Your ecosystem of contacts

Collaboration was one of the implicit themes at last week’s Social Entrepreneurship Summit and as part of the summit’s kick-off participants were spurred to think about the strength of weak ties. What does this have to do with social entrepreneurialism and what is networking — beyond the sharing of tiny pieces of paper with our coordinates?

The more time one spends on the planet, the more one begins to understand that we exist within ecosystems that consist of an enormous array of relationships: some peripheral and some solid as cement. Among the social scientists studying these relationships is Ron Burt who has observed that, perhaps counter-intuitively, the most productive personal connections result from the weak ties in your network and not from those who know you best. So in the context of the summit, there was enormous latent connective potential among the 280 participants.

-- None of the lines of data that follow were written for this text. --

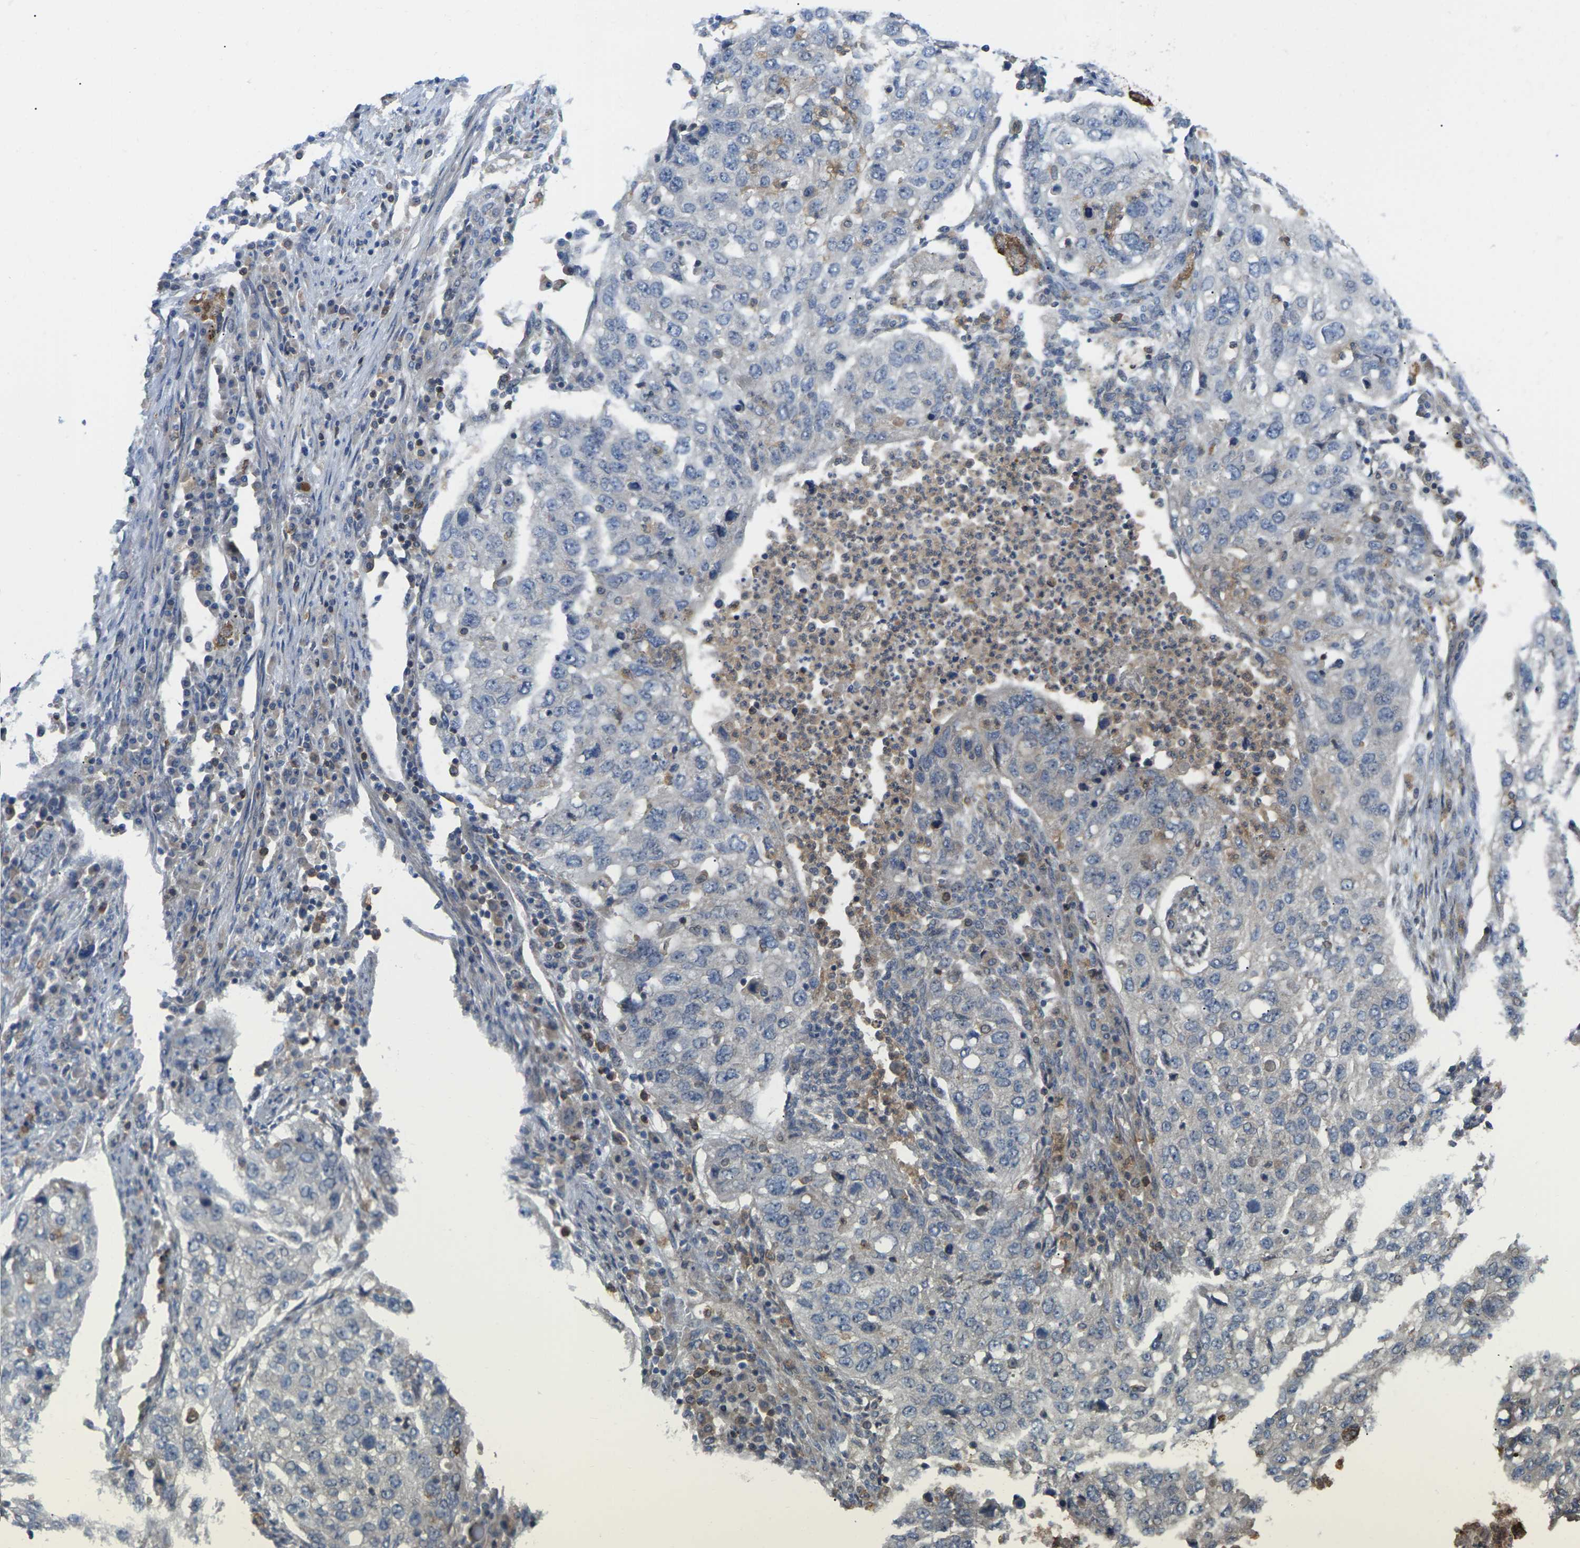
{"staining": {"intensity": "weak", "quantity": "<25%", "location": "cytoplasmic/membranous"}, "tissue": "lung cancer", "cell_type": "Tumor cells", "image_type": "cancer", "snomed": [{"axis": "morphology", "description": "Squamous cell carcinoma, NOS"}, {"axis": "topography", "description": "Lung"}], "caption": "A high-resolution micrograph shows IHC staining of lung cancer, which exhibits no significant positivity in tumor cells.", "gene": "TIAM1", "patient": {"sex": "female", "age": 63}}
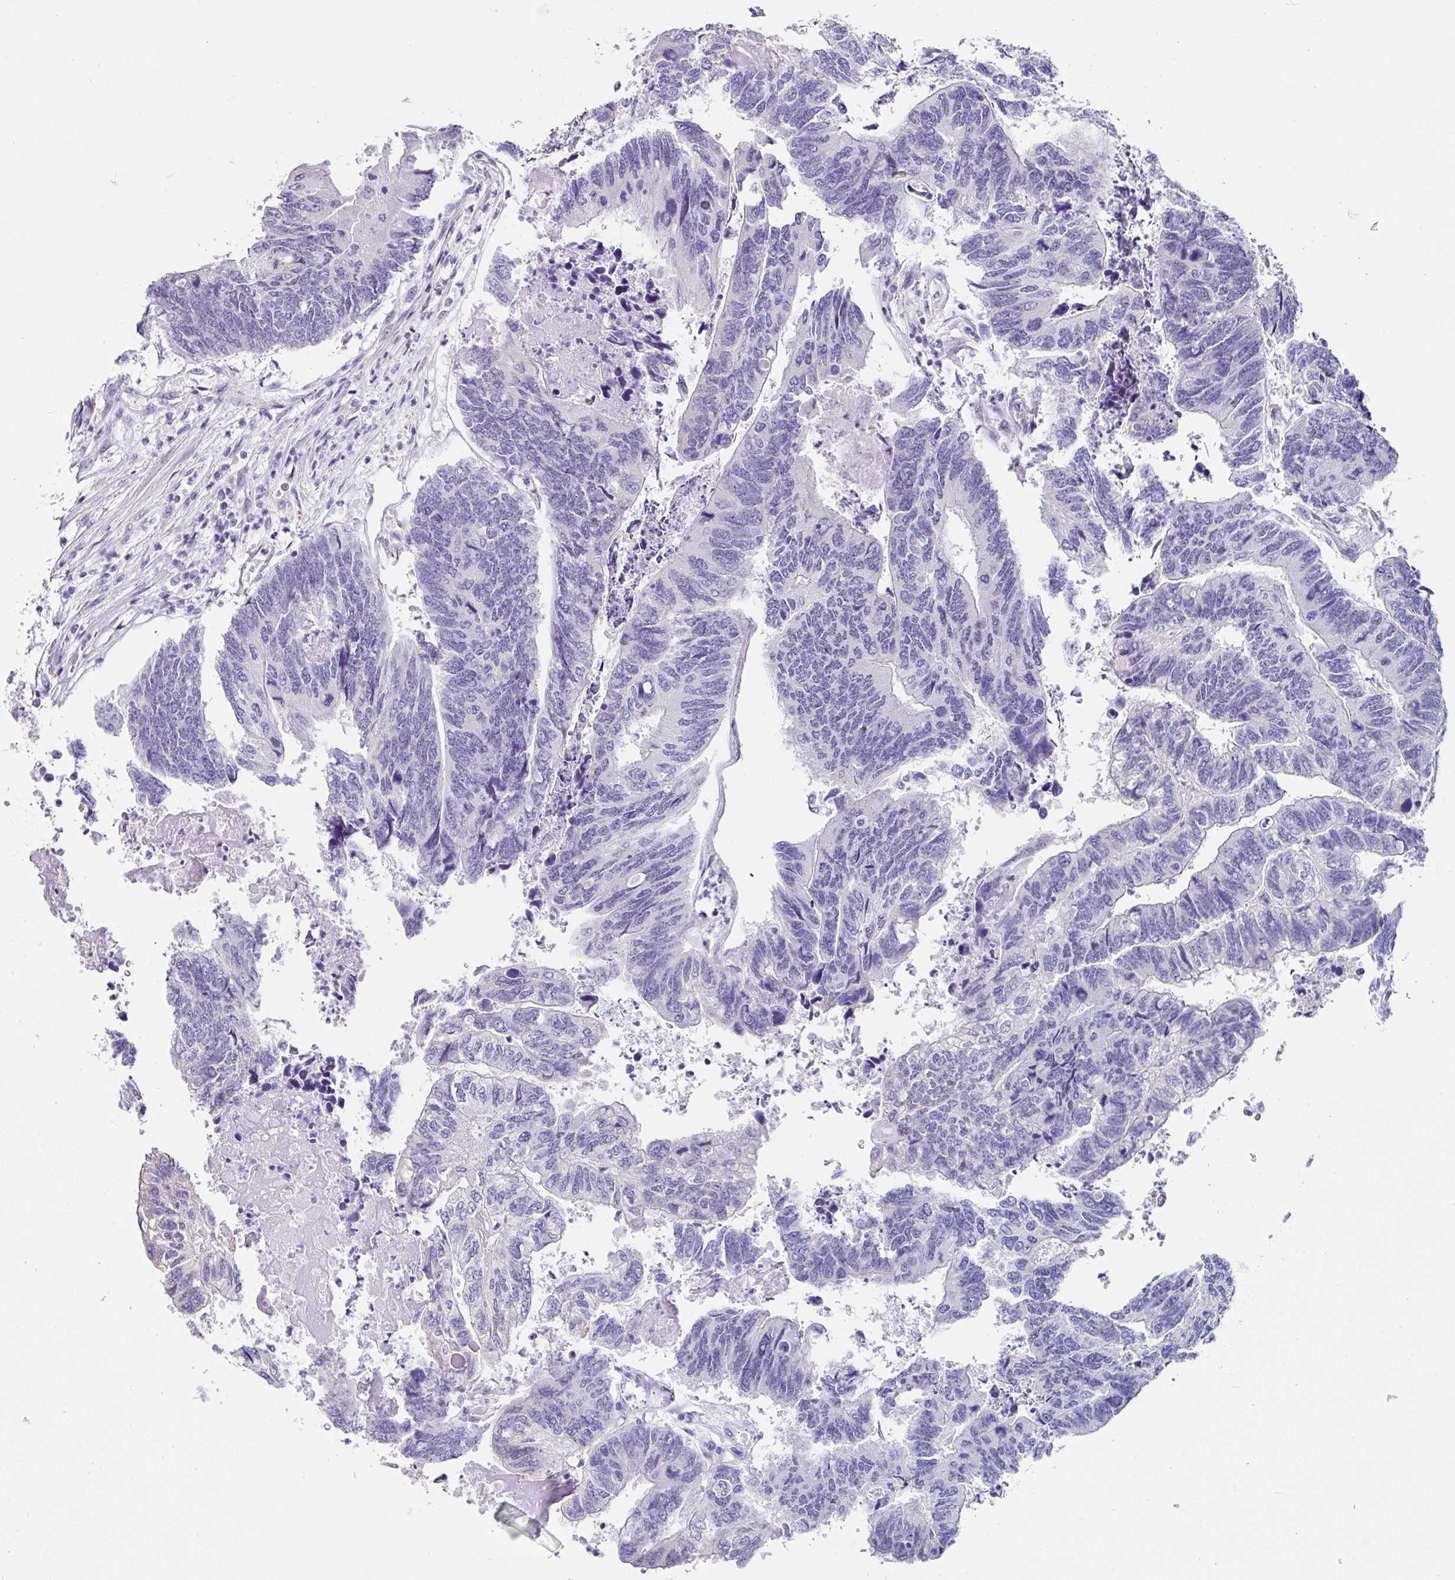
{"staining": {"intensity": "negative", "quantity": "none", "location": "none"}, "tissue": "colorectal cancer", "cell_type": "Tumor cells", "image_type": "cancer", "snomed": [{"axis": "morphology", "description": "Adenocarcinoma, NOS"}, {"axis": "topography", "description": "Colon"}], "caption": "This micrograph is of adenocarcinoma (colorectal) stained with IHC to label a protein in brown with the nuclei are counter-stained blue. There is no positivity in tumor cells.", "gene": "TMPRSS11E", "patient": {"sex": "female", "age": 67}}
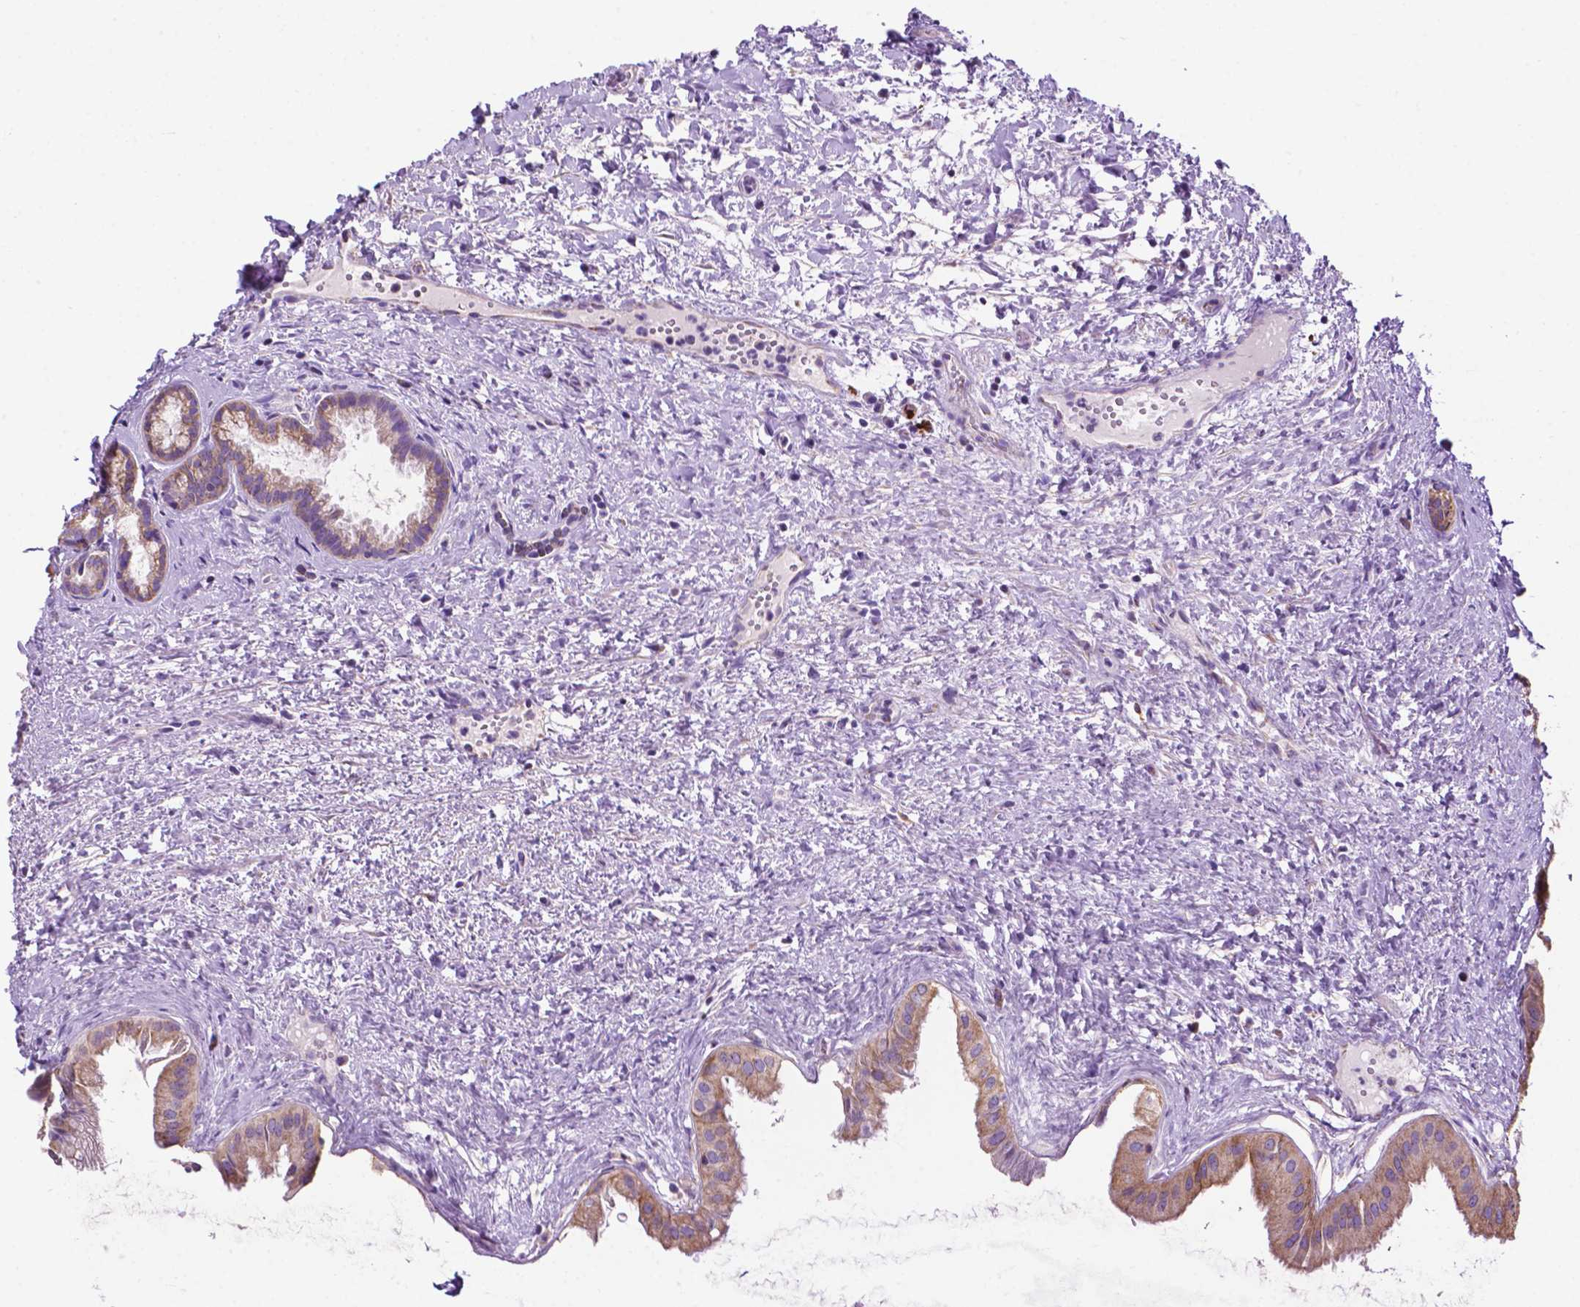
{"staining": {"intensity": "moderate", "quantity": ">75%", "location": "cytoplasmic/membranous"}, "tissue": "gallbladder", "cell_type": "Glandular cells", "image_type": "normal", "snomed": [{"axis": "morphology", "description": "Normal tissue, NOS"}, {"axis": "topography", "description": "Gallbladder"}], "caption": "Glandular cells demonstrate moderate cytoplasmic/membranous expression in about >75% of cells in unremarkable gallbladder.", "gene": "PHYHIP", "patient": {"sex": "male", "age": 70}}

Upon closing, participants were asked to remember that they are both members of an ecosystem as well as part of a continuum: “We are standing on the shoulders of others.” Therefore, it’s important to recognize that individual contribution matters to the collective effort. Throughout the day I observed many exchanges of business cards among the tables, but in order for progress to be made some action needs to be taken beyond copying the coordinates into one’s Outlook.

I have heard somewhere that we are all extras in someone else’s play. With this in mind, how will you contribute to someone else’s goals, and what would you want if someone were to ask?